Com ela, o estereótipo do adolescente desinteressado, que não gosta de ler, cai do penhasco. Pablo Neruda, Manoel de Barros, Graciliano Ramos, Machado de Assis, Vinicius de Moraes: nomes que se tornam queridos pelos alunos que convivem com Heloísa.

– Toda arte é transformadora. Nós teremos um mundo muito melhor quando todos abraçarem essa experiência maravilhosa que é a capacidade de sentir e ser arte.

Aos 65 anos, conta que a aposentadoria durou quatro meses. Sentiu os dias perderem o rumo longe da sala de aula. E voltou para a primeira escola onde lecionou, berço do seu projeto Combinando Palavras, que já soma 12 anos de estrada.

Todos os dias, às 7h, Heloísa Martins Alves está pelos corredores da Otoniel Mota, de onde não pretende sair tão logo.

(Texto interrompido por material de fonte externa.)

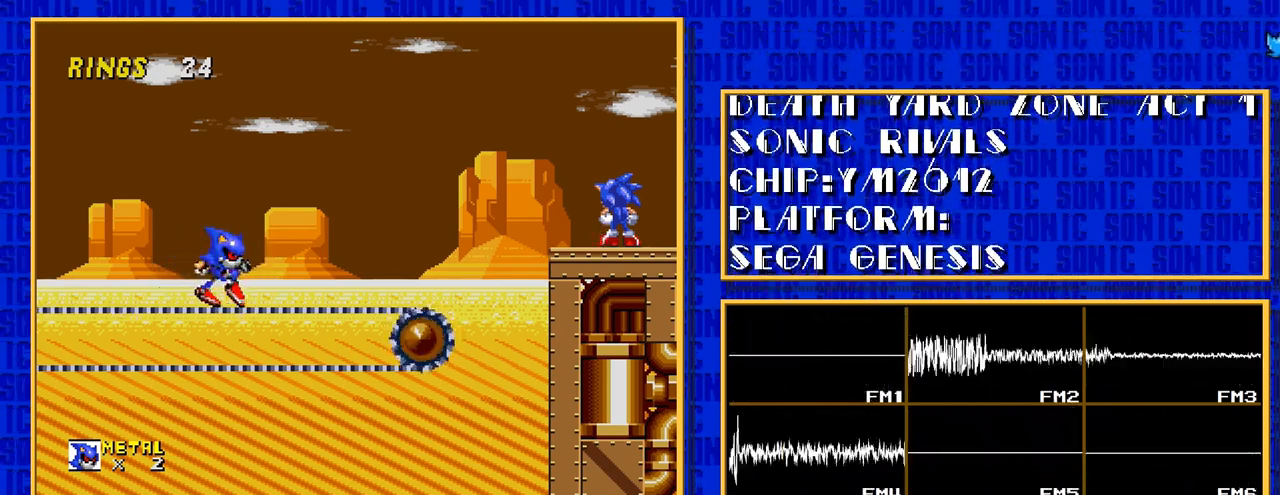
{"buttons": [], "events": [[233, "DPAD_RIGHT", "up"]]}
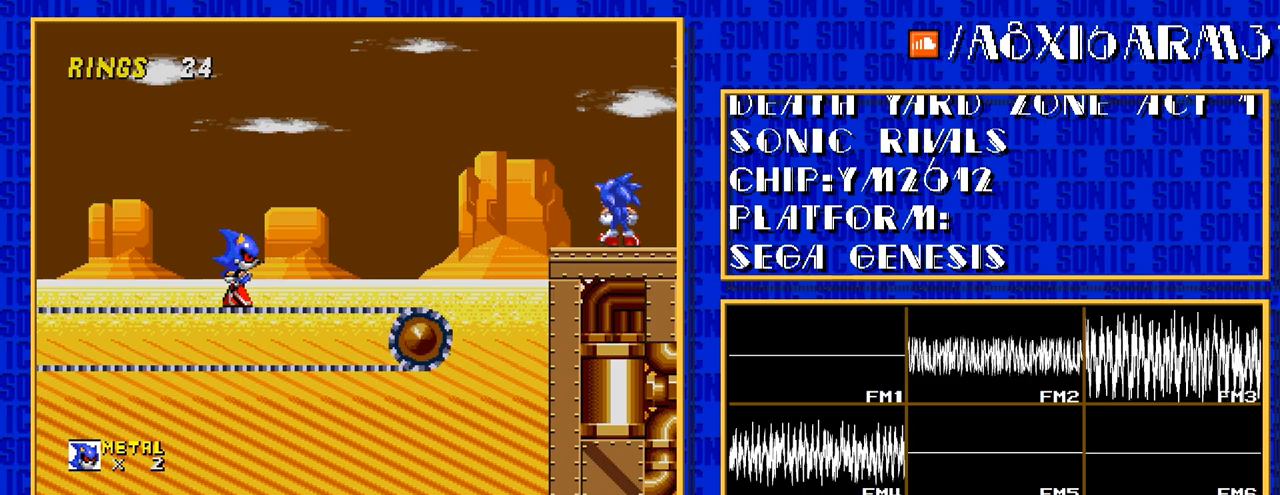
{"buttons": ["DPAD_RIGHT"], "events": [[417, "DPAD_RIGHT", "down"]]}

– Eu quero estar aqui. Quero aprender muito ainda. E tenho muito o que aprender.

No tempo vago, coloca suas próprias emoções em palavras, que já renderam três livros.

É a professora homenageada da 18ª Feira Nacional do Livro de Ribeirão Preto. E divide o título com as companheiras de sala.

– É uma alegria muito grande. Mas eu compartilho com todos os professores, que são merecedores. A educação vale a pena. É uma saída.

Heloísa Martins Alves professora Ribeirão Preto

Heloisa nasceu em Ribeirão Preto, filha de pai comerciante e mãe funcionária pública.

O amor pela leitura foi herança de família.

O pai, apaixonado por mitologia, lia muito e compartilhava as histórias com os filhos.

O avô, conhecedor da Bíblia, explicava o mundo em parábolas aos netos. E a tia avó era quem, todos as noites antes de dormir, contava à menina uma história encantada.

Quando chegou o momento de prestar vestibular, ela se sentiu confusa.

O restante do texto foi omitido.